Source texts of formatted documents
○ ○ ○

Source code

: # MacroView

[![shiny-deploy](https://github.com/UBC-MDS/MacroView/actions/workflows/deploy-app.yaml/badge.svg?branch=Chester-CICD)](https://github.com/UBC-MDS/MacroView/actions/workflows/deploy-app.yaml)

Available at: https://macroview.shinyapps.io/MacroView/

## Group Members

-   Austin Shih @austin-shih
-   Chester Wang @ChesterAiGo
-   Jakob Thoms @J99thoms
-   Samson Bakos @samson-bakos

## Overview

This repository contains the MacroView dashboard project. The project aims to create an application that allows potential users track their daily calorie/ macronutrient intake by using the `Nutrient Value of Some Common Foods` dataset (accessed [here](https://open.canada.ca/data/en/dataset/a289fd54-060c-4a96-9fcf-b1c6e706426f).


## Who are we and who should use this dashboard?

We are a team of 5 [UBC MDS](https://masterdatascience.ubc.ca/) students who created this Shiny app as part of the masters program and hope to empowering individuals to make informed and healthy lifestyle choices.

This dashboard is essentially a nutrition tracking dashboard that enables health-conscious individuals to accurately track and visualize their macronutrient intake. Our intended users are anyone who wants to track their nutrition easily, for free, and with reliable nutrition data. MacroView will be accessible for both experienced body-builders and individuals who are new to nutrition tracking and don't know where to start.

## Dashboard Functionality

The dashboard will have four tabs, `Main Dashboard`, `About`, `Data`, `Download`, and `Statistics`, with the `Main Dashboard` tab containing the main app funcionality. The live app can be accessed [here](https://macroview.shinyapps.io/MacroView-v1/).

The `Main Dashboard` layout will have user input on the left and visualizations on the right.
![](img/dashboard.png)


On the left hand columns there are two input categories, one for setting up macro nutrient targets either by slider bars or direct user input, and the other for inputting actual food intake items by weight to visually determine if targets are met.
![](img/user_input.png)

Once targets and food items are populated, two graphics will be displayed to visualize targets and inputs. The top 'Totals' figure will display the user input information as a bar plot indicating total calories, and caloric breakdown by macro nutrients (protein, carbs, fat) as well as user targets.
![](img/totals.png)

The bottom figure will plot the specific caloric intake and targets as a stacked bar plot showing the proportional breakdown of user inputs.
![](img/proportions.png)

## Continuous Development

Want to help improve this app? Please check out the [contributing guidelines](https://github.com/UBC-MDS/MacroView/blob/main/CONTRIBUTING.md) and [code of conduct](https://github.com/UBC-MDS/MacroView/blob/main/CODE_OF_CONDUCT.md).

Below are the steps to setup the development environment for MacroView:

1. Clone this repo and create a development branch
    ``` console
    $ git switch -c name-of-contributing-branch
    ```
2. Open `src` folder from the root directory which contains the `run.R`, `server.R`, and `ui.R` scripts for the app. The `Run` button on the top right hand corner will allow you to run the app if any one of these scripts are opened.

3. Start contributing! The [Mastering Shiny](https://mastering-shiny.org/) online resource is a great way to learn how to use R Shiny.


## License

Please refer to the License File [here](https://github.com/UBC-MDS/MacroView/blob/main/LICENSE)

○ ○ ○

Where a line of the records has the string "plot", copy that line.

Once targets and food items are populated, two graphics will be displayed to visualize targets and inputs. The top 'Totals' figure will display the user input information as a bar plot indicating total calories, and caloric breakdown by macro nutrients (protein, carbs, fat) as well as user targets.
The bottom figure will plot the specific caloric intake and targets as a stacked bar plot showing the proportional breakdown of user inputs.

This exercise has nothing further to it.